6. Extensions, Limitations, and Future Research

Extensions

Value residuals have been proposed for Vision Transformers, speech and audio sequence models, large-context retrieval systems, and mixture-of-experts or multitask architectures (Zhou et al., 2024).
Multiway dynamic dense value-residual connections (MUDD) generalize this approach by enabling per-position, per-stream adaptive aggregation for queries, keys, values, and hidden states (Xiao et al., 13 Feb 2025).

Limitations

Value residual mechanisms may require additional hyperparameter tuning (e.g., residual strength decay rate) and may underperform if not properly modulated for the specific task or depth (Zhang et al., 2024).
In GNNs, adaptive value residuals introduce additional parameters (learnable per-node strengths) or require heuristic assignments (e.g., via PageRank), with positive theoretical guarantees contingent on alignment and regular graph properties (Shirzadi et al., 10 Nov 2025).

Ongoing Research

Theoretical generalization to more flexible residual schemes and further empirical exploration of value-residual mechanisms in dense and multiway settings are active directions.
The relationship between cross-layer value pathways, feature abstraction, and robustness (e.g., to over-smoothing or collapse) continues to be examined across domains.

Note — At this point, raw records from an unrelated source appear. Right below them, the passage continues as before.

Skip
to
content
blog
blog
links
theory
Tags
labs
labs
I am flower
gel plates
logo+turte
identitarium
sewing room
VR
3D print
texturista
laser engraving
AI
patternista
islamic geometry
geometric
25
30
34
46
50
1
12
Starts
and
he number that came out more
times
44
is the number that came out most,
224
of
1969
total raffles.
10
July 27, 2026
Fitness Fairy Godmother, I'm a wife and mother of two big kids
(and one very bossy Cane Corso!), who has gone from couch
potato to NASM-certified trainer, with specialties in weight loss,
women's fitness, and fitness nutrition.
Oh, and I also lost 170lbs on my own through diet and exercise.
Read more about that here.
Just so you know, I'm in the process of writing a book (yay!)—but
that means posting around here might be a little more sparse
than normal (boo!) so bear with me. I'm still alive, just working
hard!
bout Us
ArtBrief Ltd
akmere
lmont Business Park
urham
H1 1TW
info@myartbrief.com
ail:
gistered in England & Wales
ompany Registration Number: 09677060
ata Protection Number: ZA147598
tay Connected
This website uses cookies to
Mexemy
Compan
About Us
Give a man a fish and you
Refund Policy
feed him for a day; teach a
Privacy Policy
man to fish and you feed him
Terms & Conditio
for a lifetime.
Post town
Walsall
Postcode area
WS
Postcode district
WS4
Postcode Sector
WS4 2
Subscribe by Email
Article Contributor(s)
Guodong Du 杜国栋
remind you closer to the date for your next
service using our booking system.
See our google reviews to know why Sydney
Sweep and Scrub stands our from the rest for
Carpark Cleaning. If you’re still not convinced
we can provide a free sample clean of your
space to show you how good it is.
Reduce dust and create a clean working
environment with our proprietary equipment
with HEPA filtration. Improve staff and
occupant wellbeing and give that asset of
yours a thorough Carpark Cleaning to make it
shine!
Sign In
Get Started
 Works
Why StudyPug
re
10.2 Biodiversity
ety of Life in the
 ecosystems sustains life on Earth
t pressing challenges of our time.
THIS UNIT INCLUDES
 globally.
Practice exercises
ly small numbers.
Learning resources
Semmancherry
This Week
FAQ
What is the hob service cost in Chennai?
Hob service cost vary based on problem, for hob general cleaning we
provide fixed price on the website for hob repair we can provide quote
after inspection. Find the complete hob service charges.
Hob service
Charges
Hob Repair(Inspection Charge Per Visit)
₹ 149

7. Summary of Core Insights

Value residual connections provide a route for token-level or node-level information to propagate deeply without degradation.
Architectures such as ResFormer and SVFormer utilize this to achieve parameter efficiency, data efficiency, and improved performance in both training and inference (Zhou et al., 2024).
Dynamic multiway residual architectures (MUDDFormer) further enhance model capacity and information flow with minimal overhead (Xiao et al., 13 Feb 2025).
Decayed or value-weighted skips promote abstraction by controlling the depth-wise contribution of identities, crucial for high-quality feature learning in generative models (Zhang et al., 2024).
In GNNs, value residuals (adaptive initial residual connections) offer the first rigorous guarantee against oversmoothing with activation functions (Shirzadi et al., 10 Nov 2025).
Robust theoretical and empirical evidence supports value residual connections as a critical tool for overcoming cross-layer information bottlenecks in deep and scalable neural networks.